Tuesday, May 20, 2008

Some Waterfront Comics Love in the Daily Republic

Waterfront Comics got a shout out in todays Daily Republic. Thank You Tony Wade for the mention.

Tony Wade: My upcoming Fairfield City Council appearance is giving me fits

By Tony Wade May 18, 2008

I'll be attending the Fairfield City Council meeting Tuesday night with other members of the Board of Directors of the United Mobile Home Owners Association of Fairfield. We are refinancing a bond that the city is being asked to back.

The proceeds from the bond will provide needed funds to fix the streets in the two parks in our association, Dover Mobile Home Park and Country Club Estates. We have held numerous discussions on this topic with very knowledgeable people, and I'm sure all of our ducks are in a row.

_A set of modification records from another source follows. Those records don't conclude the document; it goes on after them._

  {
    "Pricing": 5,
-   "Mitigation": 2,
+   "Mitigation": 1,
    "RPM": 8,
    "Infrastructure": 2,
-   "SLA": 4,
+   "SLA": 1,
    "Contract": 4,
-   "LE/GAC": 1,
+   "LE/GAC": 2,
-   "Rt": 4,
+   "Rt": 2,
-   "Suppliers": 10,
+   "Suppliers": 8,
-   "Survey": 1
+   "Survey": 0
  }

Still, I do have a few concerns. I naturally want to make a good impression on the mayor and councilmembers, so I'm giving serious consideration to my wardrobe. Specifically, what T-shirt should I wear?

At first, I thought I should I go with my Fred Sanford one that features a mug shot of Redd Foxx with the caption 'How would you like one across the lips?'

I'm also partial to my Three Stooges one with the wrap-around picture of Moe with one hand grabbing Larry's hair and the other with a finger up Curley's nose.

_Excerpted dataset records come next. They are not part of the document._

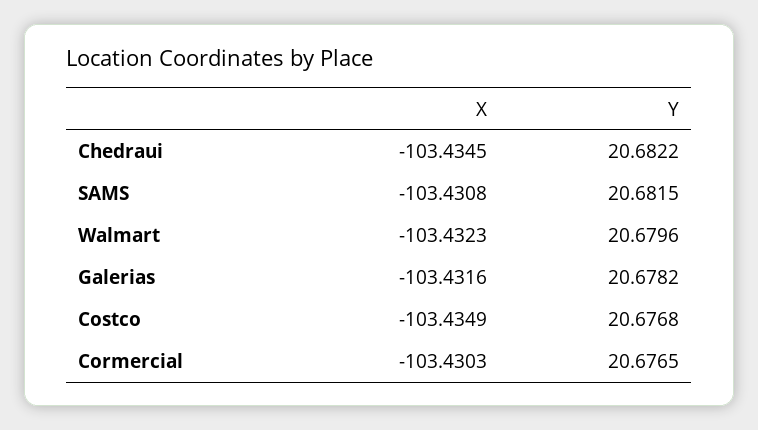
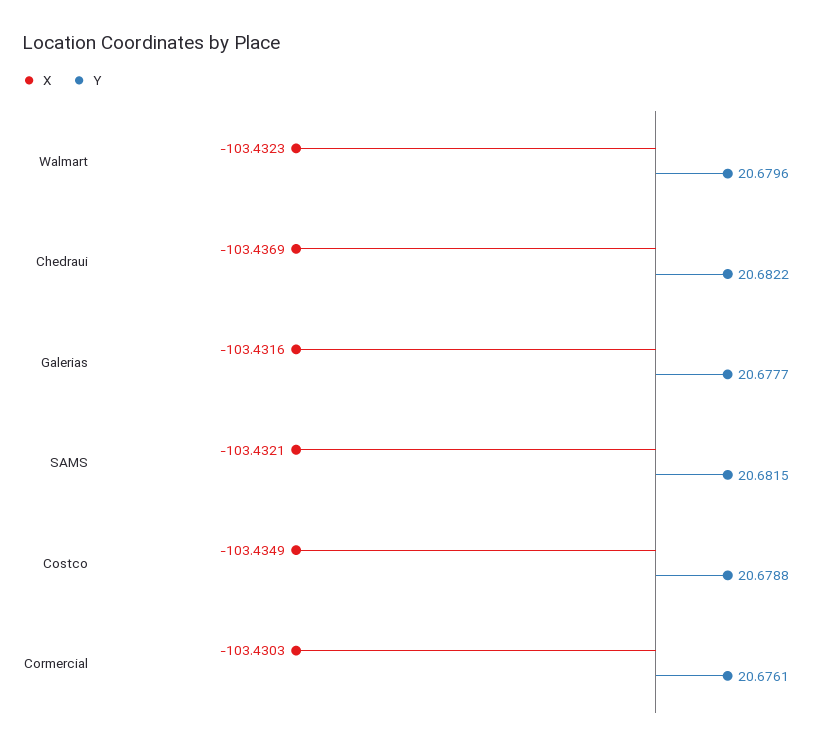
  {
    "X": {
-     "Chedraui": -103.4345,
+     "Chedraui": -103.4369,
-     "SAMS": -103.4308,
+     "SAMS": -103.4321,
      "Walmart": -103.4323,
      "Galerias": -103.4316,
      "Costco": -103.4349,
      "Cormercial": -103.4303
    },
    "Y": {
      "Chedraui": 20.6822,
      "SAMS": 20.6815,
      "Walmart": 20.6796,
-     "Galerias": 20.6782,
+     "Galerias": 20.6777,
-     "Costco": 20.6768,
+     "Costco": 20.6788,
-     "Cormercial": 20.6765
+     "Cormercial": 20.6761
    }
  }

I know what you're thinking. You really can't go wrong with either one of those gems, and the councilmembers will be wowed either way.

Along with impressing the city's public servants with my slick duds, I also plan to slip them appropriate gifts as well. I'm not talking about bribes, just valuable tokens of my appreciation that should sweeten the deal and grease the wheels a bit, as they say. I think I have the perfect greasy wheel bribes . . . er, tokens in mind.

I'll bestow upon each councilmember one of the freebies I got on Free Comic Book Day from Waterfront Comics on May 3. The only problem is that all the comics are different. As a kid, my mom would avoid having to settle property disputes by giving me and brothers the same gift.

This worked well until my brother Kelvin and I both had wooden Fisher-Price toy clocks and he dropped his down the sewer. When I caught him playing with mine, I demanded he turn it over and the ensuing argument ended with him clonking me on my forehead with my own clock.

I've digressed . . . what the heck was I talking about? Oh, so the point I was trying to make was I'd hate to see Councilman Matt Garcia and Mayor Harry Price go at it like they are in an Ultimate Fighting Championship match over who gets the X-Men comic.

But that would be the most watched thing ever on Channel 26.

I'm sure it will go OK Tuesday. I guess my main hope is that they don't expect me to sing the City Council song I wrote last month.